> _DESCRIPTION OF THE TASK_
Restate the records below word for word, and omit the images they hold.

[Extracted page text data]
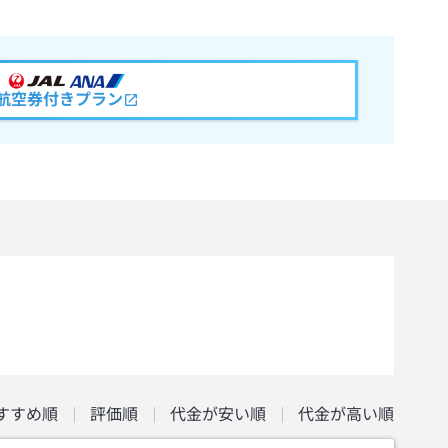
航空券付きプラン
すすめ順
評価順
代金が安い順
代金が高い順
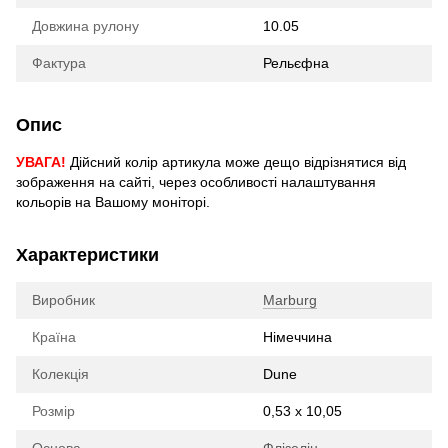
Довжина рулону
10.05
Фактура
Рельєфна
Опис
УВАГА!
Дійсний колір артикула може дещо відрізнятися від
зображення на сайті, через особливості налаштування
кольорів на Вашому моніторі.
Характеристики
Виробник
Marburg
Країна
Німеччина
Колекція
Dune
Розмір
0,53 х 10,05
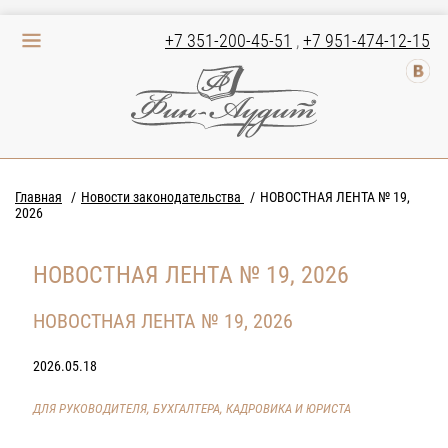
+7 351-200-45-51
,
+7 951-474-12-15
Главная
Новости законодательства
НОВОСТНАЯ ЛЕНТА № 19,
2026
НОВОСТНАЯ ЛЕНТА № 19, 2026
НОВОСТНАЯ ЛЕНТА № 19, 2026
2026.05.18
ДЛЯ РУКОВОДИТЕЛЯ, БУХГАЛТЕРА, КАДРОВИКА И ЮРИСТА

> _ANSWER SPACE_
航空券付きプラン
すすめ順
評価順
代金が安い順
代金が高い順
Довжина рулону
10.05
Фактура
Рельєфна
Опис
УВАГА!
Дійсний колір артикула може дещо відрізнятися від
зображення на сайті, через особливості налаштування
кольорів на Вашому моніторі.
Характеристики
Виробник
Marburg
Країна
Німеччина
Колекція
Dune
Розмір
0,53 х 10,05
+7 351-200-45-51
,
+7 951-474-12-15
Главная
Новости законодательства
НОВОСТНАЯ ЛЕНТА № 19,
2026
НОВОСТНАЯ ЛЕНТА № 19, 2026
НОВОСТНАЯ ЛЕНТА № 19, 2026
2026.05.18
ДЛЯ РУКОВОДИТЕЛЯ, БУХГАЛТЕРА, КАДРОВИКА И ЮРИСТА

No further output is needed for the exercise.